**PASSAGE SHOWN**

LFM2-VL and LFM2.5-VL vision models support text-only function calling. Use the tokenizer from the processor:
from transformers import AutoProcessor, AutoModelForImageTextToText

processor = AutoProcessor.from_pretrained("LiquidAI/LFM2.5-VL-1.6B")
model = AutoModelForImageTextToText.from_pretrained(
    "LiquidAI/LFM2.5-VL-1.6B",
    device_map="auto",
    dtype="bfloat16"
)

tools = [{
    "name": "get_weather",
    "description": "Get current weather for a location",
    "parameters": {
        "type": "object",
        "properties": {"location": {"type": "string"}},
        "required": ["location"]
    }
}]

messages = [{"role": "user", "content": "What's the weather in Paris?"}]

inputs = processor.tokenizer.apply_chat_template(
    messages,
    tools=tools,
    add_generation_prompt=True,
    return_tensors="pt",
    return_dict=True,
)

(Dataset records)
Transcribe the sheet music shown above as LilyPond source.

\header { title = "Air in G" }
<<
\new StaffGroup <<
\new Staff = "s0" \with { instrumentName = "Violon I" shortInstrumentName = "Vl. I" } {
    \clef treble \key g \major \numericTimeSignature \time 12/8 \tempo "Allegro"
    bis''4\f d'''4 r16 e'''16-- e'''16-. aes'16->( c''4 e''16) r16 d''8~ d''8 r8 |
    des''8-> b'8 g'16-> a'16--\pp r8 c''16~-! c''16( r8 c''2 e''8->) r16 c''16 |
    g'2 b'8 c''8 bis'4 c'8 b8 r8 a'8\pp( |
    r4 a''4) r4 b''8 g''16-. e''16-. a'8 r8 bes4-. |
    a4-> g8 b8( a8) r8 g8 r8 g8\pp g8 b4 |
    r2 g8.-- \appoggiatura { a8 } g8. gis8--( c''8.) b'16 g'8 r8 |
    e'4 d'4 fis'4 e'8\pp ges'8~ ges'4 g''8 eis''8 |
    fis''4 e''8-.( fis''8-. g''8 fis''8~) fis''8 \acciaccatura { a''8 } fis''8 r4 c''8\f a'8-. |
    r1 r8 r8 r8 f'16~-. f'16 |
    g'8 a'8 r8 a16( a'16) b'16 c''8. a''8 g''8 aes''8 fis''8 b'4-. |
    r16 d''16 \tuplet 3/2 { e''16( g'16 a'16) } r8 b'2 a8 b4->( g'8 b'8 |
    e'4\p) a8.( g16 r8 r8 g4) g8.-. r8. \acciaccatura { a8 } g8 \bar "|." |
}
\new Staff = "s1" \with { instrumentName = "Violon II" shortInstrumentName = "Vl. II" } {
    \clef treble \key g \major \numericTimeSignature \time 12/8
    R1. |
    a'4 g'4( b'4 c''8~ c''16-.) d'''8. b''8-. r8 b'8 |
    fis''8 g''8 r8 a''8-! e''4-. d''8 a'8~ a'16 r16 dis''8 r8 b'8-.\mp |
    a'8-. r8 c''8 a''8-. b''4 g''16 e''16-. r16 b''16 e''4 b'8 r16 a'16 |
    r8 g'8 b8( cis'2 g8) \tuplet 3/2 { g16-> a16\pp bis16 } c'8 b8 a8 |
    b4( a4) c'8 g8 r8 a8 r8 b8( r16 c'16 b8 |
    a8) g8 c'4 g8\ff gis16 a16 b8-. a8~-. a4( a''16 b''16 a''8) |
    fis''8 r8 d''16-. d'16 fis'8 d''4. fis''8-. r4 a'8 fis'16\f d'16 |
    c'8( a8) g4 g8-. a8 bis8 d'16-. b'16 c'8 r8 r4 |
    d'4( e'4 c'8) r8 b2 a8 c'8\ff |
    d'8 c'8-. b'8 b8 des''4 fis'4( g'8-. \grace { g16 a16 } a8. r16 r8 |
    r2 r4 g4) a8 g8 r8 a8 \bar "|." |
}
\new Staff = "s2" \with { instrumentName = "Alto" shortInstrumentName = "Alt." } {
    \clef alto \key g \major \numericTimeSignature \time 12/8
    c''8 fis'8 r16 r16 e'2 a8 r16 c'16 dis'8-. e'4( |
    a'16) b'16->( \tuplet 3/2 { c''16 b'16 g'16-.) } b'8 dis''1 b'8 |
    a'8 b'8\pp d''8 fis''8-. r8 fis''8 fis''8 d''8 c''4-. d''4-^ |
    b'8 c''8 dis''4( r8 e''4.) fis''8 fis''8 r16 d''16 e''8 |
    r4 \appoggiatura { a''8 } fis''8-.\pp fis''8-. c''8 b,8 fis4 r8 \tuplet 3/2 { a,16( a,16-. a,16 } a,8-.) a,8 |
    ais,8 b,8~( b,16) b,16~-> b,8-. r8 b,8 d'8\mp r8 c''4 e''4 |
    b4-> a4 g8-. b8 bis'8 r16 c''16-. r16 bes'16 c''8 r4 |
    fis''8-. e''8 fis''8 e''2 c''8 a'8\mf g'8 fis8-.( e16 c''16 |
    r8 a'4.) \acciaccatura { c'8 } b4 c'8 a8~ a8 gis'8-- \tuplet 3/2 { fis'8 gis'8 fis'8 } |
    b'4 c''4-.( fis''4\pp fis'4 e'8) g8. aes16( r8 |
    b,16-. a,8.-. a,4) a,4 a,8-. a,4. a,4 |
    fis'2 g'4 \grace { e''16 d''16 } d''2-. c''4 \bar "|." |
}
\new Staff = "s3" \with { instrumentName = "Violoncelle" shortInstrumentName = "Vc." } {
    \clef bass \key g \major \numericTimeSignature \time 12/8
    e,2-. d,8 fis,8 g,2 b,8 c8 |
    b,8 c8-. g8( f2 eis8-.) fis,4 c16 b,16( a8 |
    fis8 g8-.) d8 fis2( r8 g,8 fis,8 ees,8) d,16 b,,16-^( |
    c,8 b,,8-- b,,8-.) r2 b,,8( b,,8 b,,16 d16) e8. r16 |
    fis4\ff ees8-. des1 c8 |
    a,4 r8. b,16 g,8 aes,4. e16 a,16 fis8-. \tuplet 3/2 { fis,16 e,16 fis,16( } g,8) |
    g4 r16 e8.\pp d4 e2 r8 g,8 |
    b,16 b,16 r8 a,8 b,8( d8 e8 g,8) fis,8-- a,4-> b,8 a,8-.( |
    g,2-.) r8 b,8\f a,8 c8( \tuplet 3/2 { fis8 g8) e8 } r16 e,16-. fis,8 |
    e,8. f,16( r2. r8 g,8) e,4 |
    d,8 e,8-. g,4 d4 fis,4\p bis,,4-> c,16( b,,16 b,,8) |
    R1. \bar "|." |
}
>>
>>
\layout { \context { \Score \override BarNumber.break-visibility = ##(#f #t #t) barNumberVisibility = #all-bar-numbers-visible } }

**ACTIVITIES**
1. According to the function-calling passage, which component's tokenizer should be used for text-only function calling with the vision models?
2. Write the next part of the function-calling passage, starting after its final line of code.
None of the dataset entries are needed.

**OUTPUTS FOR THE TASKS**
1. The tokenizer from the processor.

2.
input_ids = inputs["input_ids"].to(model.device)
outputs = model.generate(input_ids, max_new_tokens=256)

response = processor.tokenizer.decode(
    outputs[0, input_ids.shape[1]:],
    skip_special_tokens=False
)

Best Practices

Tool definitions consume context tokens since they’re inserted as text. For large tool lists (100+ tools), this can use significant portions of your context window. To manage this effectively, only include tools relevant to the current request. Write clear, concise descriptions. Group related tools and remove unused ones when they’re not needed.